The process is usually the same for each work: I’ll print a layer, then make a collage over it, then take a photo of it and load the photo on the computer. I can delete part of the image and then layer only a certain portion over the print. It’s a very malleable process and it goes back and forth. I’m responding to what I’m seeing. There’s no fixed initial idea or purpose.

BRARA: I know that you take a lot from your immediate environment for a lot of your subjects—you have a close-up of your cat, a print of what looks like a bedspread or sheet. What about these things speaks to you?

HALPERN: It’s not necessarily that they speak to me. It’s just information to work with. It’s like having a readymade. There’s no meaning in the photograph that I take, and I’m not trying to send a message, really. I’m just trying to make paintings. I see what’s before me as material to use, not with any associated meaning. It’s before me; it’s something to use.

BRARA: So, as the audience, how should we consider the work?

HALPERN: Just keep in mind that it’s open to interpretation. Keep in mind the materiality, and that it’s about a free process of association. The works aren’t trying to be paintings or photographs, but rather just a combination of things I look at and what I like.
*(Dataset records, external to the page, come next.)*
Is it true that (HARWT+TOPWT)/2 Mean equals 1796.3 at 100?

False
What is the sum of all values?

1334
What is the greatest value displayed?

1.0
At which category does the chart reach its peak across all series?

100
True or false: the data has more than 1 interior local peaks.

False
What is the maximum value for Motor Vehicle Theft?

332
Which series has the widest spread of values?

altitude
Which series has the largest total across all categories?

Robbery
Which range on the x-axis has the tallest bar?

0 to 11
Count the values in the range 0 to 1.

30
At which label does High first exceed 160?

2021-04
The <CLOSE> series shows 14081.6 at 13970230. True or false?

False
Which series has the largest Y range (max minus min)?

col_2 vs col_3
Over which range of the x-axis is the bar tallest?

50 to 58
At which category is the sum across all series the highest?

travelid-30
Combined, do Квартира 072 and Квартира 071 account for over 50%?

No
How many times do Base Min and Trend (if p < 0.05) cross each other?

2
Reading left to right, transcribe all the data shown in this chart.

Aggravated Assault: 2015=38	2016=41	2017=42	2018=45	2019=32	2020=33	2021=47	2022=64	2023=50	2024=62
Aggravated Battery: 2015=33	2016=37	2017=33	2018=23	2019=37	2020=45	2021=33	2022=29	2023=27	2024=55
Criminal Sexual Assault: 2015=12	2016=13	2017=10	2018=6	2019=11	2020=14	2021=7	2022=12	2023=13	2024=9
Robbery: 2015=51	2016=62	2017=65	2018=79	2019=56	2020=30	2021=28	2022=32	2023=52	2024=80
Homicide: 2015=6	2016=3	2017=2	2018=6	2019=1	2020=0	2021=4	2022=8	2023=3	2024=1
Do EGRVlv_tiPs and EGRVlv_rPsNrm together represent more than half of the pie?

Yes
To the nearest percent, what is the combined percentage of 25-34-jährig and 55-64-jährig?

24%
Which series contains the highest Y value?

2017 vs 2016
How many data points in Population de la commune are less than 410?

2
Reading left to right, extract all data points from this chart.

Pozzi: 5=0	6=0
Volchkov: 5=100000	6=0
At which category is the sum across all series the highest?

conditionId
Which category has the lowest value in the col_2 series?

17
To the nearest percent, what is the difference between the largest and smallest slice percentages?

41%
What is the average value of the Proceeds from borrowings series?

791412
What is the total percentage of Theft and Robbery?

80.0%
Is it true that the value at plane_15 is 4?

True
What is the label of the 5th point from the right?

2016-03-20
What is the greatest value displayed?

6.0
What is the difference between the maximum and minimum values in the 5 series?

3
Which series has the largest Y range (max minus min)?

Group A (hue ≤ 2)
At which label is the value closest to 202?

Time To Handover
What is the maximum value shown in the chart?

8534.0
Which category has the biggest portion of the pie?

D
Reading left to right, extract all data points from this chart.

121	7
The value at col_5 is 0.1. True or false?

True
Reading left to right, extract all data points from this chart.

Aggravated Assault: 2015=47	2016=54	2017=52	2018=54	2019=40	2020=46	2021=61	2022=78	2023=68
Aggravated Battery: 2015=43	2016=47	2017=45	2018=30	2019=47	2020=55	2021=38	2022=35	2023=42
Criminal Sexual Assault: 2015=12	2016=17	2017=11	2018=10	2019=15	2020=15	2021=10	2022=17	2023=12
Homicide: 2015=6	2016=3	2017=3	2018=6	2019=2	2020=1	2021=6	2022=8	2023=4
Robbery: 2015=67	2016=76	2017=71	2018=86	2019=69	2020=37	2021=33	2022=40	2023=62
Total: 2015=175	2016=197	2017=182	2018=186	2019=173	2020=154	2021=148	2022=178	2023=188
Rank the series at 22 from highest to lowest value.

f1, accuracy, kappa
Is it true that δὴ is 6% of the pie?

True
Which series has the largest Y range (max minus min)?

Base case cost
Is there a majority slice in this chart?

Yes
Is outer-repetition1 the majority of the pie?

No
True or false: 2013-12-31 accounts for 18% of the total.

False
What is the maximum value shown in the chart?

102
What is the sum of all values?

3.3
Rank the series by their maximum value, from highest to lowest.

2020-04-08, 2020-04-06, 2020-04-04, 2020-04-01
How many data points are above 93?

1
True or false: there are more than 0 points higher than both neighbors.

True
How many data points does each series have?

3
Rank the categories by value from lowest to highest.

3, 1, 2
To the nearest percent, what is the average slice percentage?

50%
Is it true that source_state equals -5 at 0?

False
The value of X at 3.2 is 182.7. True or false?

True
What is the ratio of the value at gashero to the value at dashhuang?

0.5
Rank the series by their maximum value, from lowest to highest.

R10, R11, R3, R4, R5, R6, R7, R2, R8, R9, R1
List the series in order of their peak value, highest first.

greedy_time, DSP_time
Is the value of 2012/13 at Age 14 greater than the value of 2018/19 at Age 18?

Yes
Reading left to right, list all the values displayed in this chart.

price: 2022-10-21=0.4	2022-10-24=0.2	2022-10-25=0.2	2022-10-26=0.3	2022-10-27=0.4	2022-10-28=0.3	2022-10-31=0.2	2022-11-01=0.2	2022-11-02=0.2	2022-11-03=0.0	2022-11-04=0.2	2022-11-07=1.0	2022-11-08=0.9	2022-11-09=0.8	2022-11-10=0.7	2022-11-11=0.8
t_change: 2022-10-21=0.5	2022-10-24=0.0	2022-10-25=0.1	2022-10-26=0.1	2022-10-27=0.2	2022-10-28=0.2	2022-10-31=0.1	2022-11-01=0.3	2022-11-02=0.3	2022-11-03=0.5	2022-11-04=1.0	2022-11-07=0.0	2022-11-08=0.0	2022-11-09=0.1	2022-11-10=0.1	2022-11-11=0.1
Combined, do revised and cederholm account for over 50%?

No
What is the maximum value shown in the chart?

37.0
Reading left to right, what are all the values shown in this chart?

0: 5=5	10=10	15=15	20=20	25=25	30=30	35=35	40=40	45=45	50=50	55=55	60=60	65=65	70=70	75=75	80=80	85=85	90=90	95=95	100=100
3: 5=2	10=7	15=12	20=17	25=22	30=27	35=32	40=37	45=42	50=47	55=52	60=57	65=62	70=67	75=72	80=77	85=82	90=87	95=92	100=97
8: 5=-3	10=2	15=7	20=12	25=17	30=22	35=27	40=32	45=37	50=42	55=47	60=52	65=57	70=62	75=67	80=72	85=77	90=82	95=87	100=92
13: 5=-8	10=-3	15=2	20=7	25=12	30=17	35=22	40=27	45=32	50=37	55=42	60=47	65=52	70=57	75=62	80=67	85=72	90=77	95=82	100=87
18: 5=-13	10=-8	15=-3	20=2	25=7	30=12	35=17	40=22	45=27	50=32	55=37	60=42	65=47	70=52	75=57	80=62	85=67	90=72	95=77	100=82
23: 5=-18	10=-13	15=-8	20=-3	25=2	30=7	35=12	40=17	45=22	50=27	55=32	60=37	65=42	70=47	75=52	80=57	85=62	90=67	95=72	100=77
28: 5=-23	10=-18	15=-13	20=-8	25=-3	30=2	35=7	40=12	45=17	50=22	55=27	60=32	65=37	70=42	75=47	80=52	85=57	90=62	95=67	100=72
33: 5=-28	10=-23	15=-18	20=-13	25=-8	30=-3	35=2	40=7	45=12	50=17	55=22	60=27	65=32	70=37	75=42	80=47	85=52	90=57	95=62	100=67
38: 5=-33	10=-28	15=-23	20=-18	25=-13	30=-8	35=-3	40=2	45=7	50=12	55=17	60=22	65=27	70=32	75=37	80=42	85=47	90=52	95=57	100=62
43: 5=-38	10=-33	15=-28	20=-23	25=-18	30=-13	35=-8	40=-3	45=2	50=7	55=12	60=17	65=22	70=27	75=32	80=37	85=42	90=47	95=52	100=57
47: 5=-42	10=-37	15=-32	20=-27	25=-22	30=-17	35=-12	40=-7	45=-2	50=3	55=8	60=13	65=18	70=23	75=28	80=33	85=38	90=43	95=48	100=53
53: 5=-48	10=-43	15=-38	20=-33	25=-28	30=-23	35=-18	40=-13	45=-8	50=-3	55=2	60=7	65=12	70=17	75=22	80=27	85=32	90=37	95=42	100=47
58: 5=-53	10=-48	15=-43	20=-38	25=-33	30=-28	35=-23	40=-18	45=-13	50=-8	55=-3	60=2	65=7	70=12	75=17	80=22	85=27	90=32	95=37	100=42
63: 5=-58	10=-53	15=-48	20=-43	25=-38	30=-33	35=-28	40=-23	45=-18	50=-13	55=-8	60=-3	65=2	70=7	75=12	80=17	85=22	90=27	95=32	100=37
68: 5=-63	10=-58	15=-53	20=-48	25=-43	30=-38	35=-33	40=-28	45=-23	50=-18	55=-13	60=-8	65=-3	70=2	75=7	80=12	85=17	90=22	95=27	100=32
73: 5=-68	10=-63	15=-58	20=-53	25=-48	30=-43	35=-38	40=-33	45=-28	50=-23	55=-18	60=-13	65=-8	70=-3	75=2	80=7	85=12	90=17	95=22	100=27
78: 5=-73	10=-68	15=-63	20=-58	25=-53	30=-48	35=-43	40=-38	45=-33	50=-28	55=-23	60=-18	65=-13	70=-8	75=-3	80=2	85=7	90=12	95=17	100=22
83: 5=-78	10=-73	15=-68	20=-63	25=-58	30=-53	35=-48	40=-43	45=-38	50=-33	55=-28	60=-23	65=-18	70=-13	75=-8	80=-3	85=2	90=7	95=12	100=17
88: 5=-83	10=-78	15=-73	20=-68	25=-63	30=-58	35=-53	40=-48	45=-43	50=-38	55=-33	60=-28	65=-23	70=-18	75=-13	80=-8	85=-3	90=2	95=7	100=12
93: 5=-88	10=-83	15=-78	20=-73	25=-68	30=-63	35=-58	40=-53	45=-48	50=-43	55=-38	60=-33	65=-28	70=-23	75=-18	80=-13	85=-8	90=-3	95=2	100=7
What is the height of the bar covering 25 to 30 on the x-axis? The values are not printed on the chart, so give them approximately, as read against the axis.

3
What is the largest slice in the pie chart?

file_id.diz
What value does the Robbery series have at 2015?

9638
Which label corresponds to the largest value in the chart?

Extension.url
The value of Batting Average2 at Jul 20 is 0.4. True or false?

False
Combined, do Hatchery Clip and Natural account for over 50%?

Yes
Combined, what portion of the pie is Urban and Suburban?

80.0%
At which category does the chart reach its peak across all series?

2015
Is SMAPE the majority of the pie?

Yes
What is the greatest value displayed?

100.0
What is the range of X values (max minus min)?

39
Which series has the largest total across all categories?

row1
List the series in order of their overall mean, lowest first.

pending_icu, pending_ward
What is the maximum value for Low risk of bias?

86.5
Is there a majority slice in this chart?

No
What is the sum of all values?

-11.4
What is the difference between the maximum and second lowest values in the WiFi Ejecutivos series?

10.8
It’s that sensibility of improvisation and it’s purely based on feeling. There’s no one way to look at them.

BRARA: So it’s about the visceral response?

HALPERN: Yeah, exactly.

BRARA: In one of your works, Is Not What It Was, you have a black-and-white readymade photo of kitchen tiles overlaid with green and yellow color squares. Color patches over a black-and-white photograph is a style you maintain throughout the works, but for this one you also include the letters of a URL and a serial code. Can you tell me a little bit about that?

HALPERN: It’s actually a photograph of my TV. You know how on a digital TV you have to plug in the serial code to make it work? I liked how it looked on my screen, so I took a photo of it and layered it onto the print. I’ve done that with a lot of other pieces—if I like the way something looks on my computer as I’m working, like the grid of Photoshop, I’ll add it into the image to show scale, to show movement. The different layers come from what I’m photographing, but then also from when I’m actually working on the screen itself.

BRARA: I think it’s clear that the process by which you make things is part of the final product.

HALPERN: Yeah definitely. It’s all in-the-moment-thinking at the same time, though. A lot of people have told me that it seems like there’s a lot going on.

BRARA: It looks that way, but I think it’s interesting that it’s an assemblage of your instincts. Would you say other artists have significantly impacted your work?

HALPERN: Oh yeah—Albert Oehlen, Dieter Roth, Christopher Wool. I really like [Daidō] Moriyama and the Japanese Provoke photographers. Jeff Elrod, I feel like he and I play in the same swimming pool in a weird way. I love Larry Clark.

BRARA: And the music playing in your studio right now, is that the kind of music you were talking about?

HALPERN: Yeah. It’s really emotional and kind of all over the place, but it’s not muddy or chaotic. The musicians are listening to each other and playing off of one another, going in the same general direction. It’s like the image of the cat in one of my works—it’s representational, but it’s still abstract. There are traces of meaning and then not. That’s art, right? 

“MY VOICE AT THE PACE OF DRIFTING CLOUDS” IS ON VIEW AT ON STELLAR RAYS THROUGH MARCH 29.